Wednesday, December 5, 2007

The Technological Divide

When I returned from the annual National Council for Teachers of English conference last month, I was energized by the myriad of ideas for integrating technology into my classroom. I am fortunate enough to work in a district that encourages its teachers and students to explore meaningful ways of utilizing technology in the classroom. I am fortunate in so many ways. Recently, along with 18 other teachers in my building, I was awarded a technology based grant which will put 30 laptops, a SmartBoard, web camera, digital camera, and all sorts of software in the hands of my students. I’m excited by this opportunity, but also deeply troubled.

I teach a non-Western literatures course. My students spend a semester reading, writing, analyzing, and reflecting on the literature of people and cultures all across Africa, the Middle East, South East Asia, East Asia, and Latin America. The focus of our studies is not to make world outside the walls of our small community more exotic, but to share the lives of human beings – we all fear death, we desire connection to others, we all need to be understood. Regardless of the culture, traditions, and beliefs that we are born into, we all share a common humanity. As individuals we are more alike than we are different.

I have the luxury of exploring this theme with my students. It is easy for us as we sit in our heated classroom (or air-conditioned, depending upon the time of year), with VCR/DVD players and LCD projectors and laptops and books. But at times, many times, it feels dishonest. It is easy for me and my students to spend time contemplating what we share with others when we have a roof over our heads, food in our bellies, and the luxury of attending school each day. My students don’t worry in the same way that a child from a developing nation does about where the next meal will come from or whether war will take away our home and family.

My students spend part of our semester researching an issue currently facing a non-Western culture, and as a requirement of the project, they must find a way to share that research with an audience outside our classroom; they must find a way to make a difference. But it is only because of such privilege that we are able to study what we do. And now I’m rewarded with more technology, widening the gap between the cultures we study and how we do it. It doesn’t seem honest to have my students explore what connects them to students in Liberia when the technology we are using to undertake that study is one of the very things that divides us. The divide between those with access and those without is widening. Is technology loosening our grip on our humanity?


So when a colleague started telling me about the Give One, Get One laptop program, you can understand why I was a bit skeptical. How will giving students in developing nations a laptop change oppressive governmental regimes, unequal distribution of wealth, or lack of clean drinking water? And that’s when it hit me: laptop = literacy. I don’t mean literacy in terms of teaching a child to speak, write, or read English, Swahili, or French. Instead, the power in giving a child a laptop is that it helps that student become technologically literate. Yes, it will also increase her traditional literacies, but even more, a laptop connects that child to the world outside her immediate community.

Paulo Friere and Stanley Fish both wrote about this very idea: When you know the word for something, you own that thing. You have power over it. You can describe it, you can manipulate it, you can use it with conviction. Literacy equals power.
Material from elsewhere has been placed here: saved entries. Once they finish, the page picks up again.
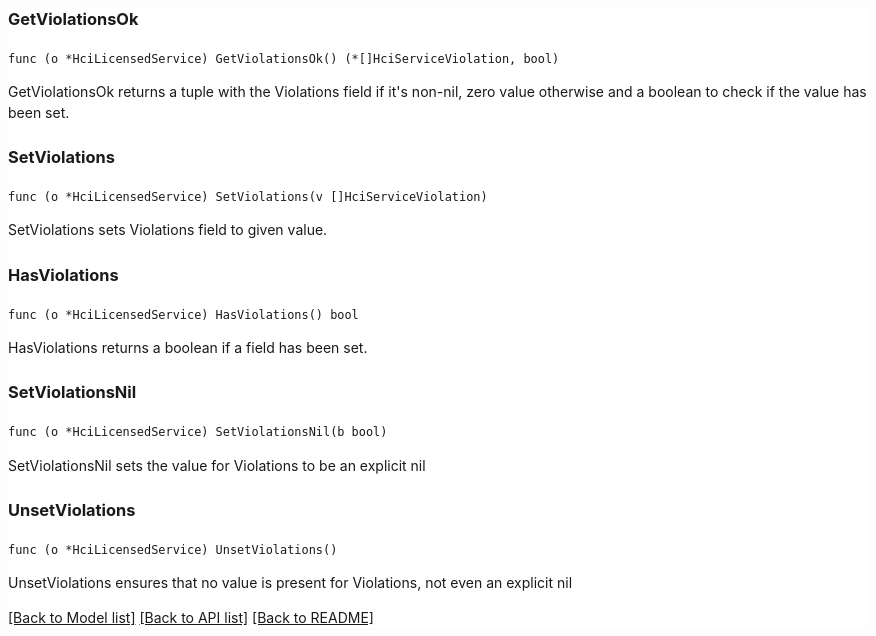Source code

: ### GetViolationsOk

`func (o *HciLicensedService) GetViolationsOk() (*[]HciServiceViolation, bool)`

GetViolationsOk returns a tuple with the Violations field if it's non-nil, zero value otherwise
and a boolean to check if the value has been set.

### SetViolations

`func (o *HciLicensedService) SetViolations(v []HciServiceViolation)`

SetViolations sets Violations field to given value.

### HasViolations

`func (o *HciLicensedService) HasViolations() bool`

HasViolations returns a boolean if a field has been set.

### SetViolationsNil

`func (o *HciLicensedService) SetViolationsNil(b bool)`

 SetViolationsNil sets the value for Violations to be an explicit nil

### UnsetViolations
`func (o *HciLicensedService) UnsetViolations()`

UnsetViolations ensures that no value is present for Violations, not even an explicit nil

[[Back to Model list]](../README.md#documentation-for-models) [[Back to API list]](../README.md#documentation-for-api-endpoints) [[Back to README]](../README.md)


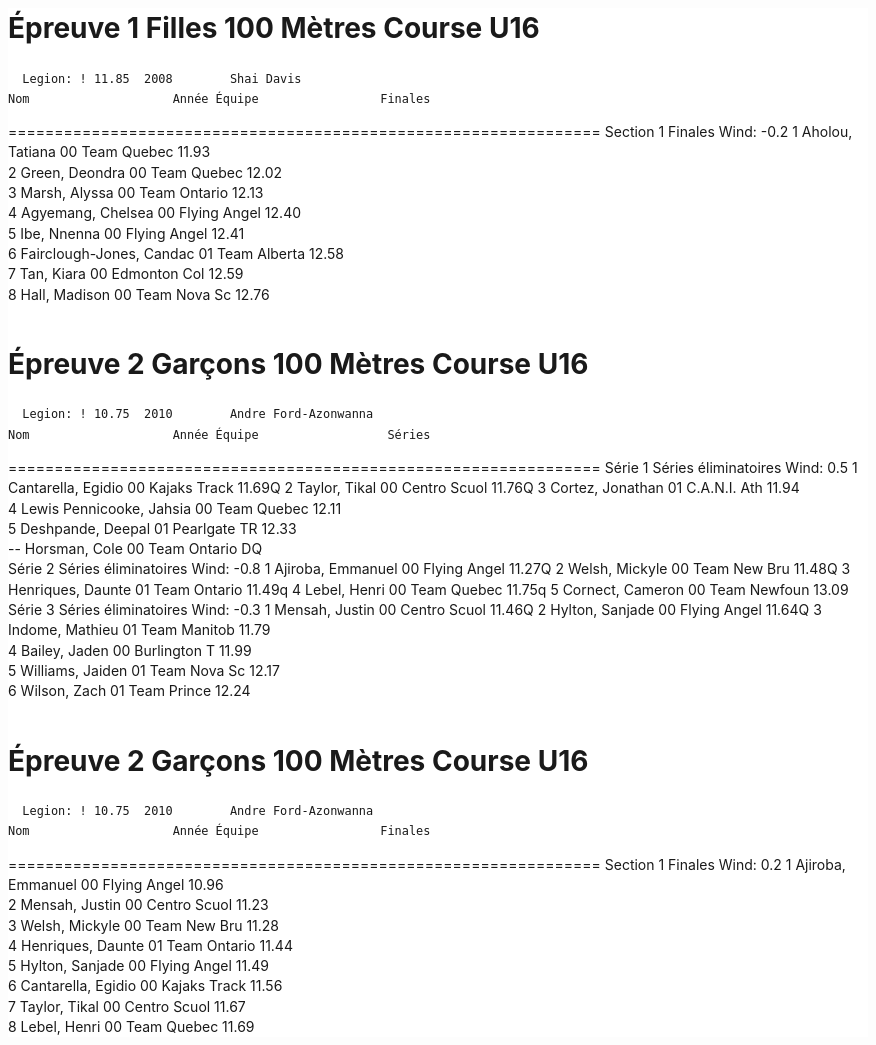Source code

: Épreuve 1  Filles 100 Mètres Course U16
================================================================
      Legion: ! 11.85  2008        Shai Davis                                  
    Nom                    Année Équipe                 Finales 
================================================================
Section  1 Finales   Wind: -0.2
  1 Aholou, Tatiana           00 Team Quebec              11.93  
  2 Green, Deondra            00 Team Quebec              12.02  
  3 Marsh, Alyssa             00 Team Ontario             12.13  
  4 Agyemang, Chelsea         00 Flying Angel             12.40  
  5 Ibe, Nnenna               00 Flying Angel             12.41  
  6 Fairclough-Jones, Candac  01 Team Alberta             12.58  
  7 Tan, Kiara                00 Edmonton Col             12.59  
  8 Hall, Madison             00 Team Nova Sc             12.76  
 
Épreuve 2  Garçons 100 Mètres Course U16
================================================================
      Legion: ! 10.75  2010        Andre Ford-Azonwanna                        
    Nom                    Année Équipe                  Séries 
================================================================
Série  1 Séries éliminatoires   Wind: 0.5 
  1 Cantarella, Egidio        00 Kajaks Track             11.69Q 
  2 Taylor, Tikal             00 Centro Scuol             11.76Q 
  3 Cortez, Jonathan          01 C.A.N.I. Ath             11.94  
  4 Lewis Pennicooke, Jahsia  00 Team Quebec              12.11  
  5 Deshpande, Deepal         01 Pearlgate TR             12.33  
 -- Horsman, Cole             00 Team Ontario                DQ  
Série  2 Séries éliminatoires   Wind: -0.8
  1 Ajiroba, Emmanuel         00 Flying Angel             11.27Q 
  2 Welsh, Mickyle            00 Team New Bru             11.48Q 
  3 Henriques, Daunte         01 Team Ontario             11.49q 
  4 Lebel, Henri              00 Team Quebec              11.75q 
  5 Cornect, Cameron          00 Team Newfoun             13.09  
Série  3 Séries éliminatoires   Wind: -0.3
  1 Mensah, Justin            00 Centro Scuol             11.46Q 
  2 Hylton, Sanjade           00 Flying Angel             11.64Q 
  3 Indome, Mathieu           01 Team Manitob             11.79  
  4 Bailey, Jaden             00 Burlington T             11.99  
  5 Williams, Jaiden          01 Team Nova Sc             12.17  
  6 Wilson, Zach              01 Team Prince              12.24  
 
Épreuve 2  Garçons 100 Mètres Course U16
================================================================
      Legion: ! 10.75  2010        Andre Ford-Azonwanna                        
    Nom                    Année Équipe                 Finales 
================================================================
Section  1 Finales   Wind: 0.2 
  1 Ajiroba, Emmanuel         00 Flying Angel             10.96  
  2 Mensah, Justin            00 Centro Scuol             11.23  
  3 Welsh, Mickyle            00 Team New Bru             11.28  
  4 Henriques, Daunte         01 Team Ontario             11.44  
  5 Hylton, Sanjade           00 Flying Angel             11.49  
  6 Cantarella, Egidio        00 Kajaks Track             11.56  
  7 Taylor, Tikal             00 Centro Scuol             11.67  
  8 Lebel, Henri              00 Team Quebec              11.69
The same principle applies to technology. A child with the knowledge of how to navigate the Internet has power. He or she is able to enter into the realm of the privileged class. Education is not just the playground of the elite when everyone has the opportunity to enter into the discussion.

And, so I encourage you to check out the One Laptop Per Child Project like I did. What a wonderful gift for the child in your life - each time your child connects to the Internet, you’ll know you’ve also helped to empower another child not so different from your own.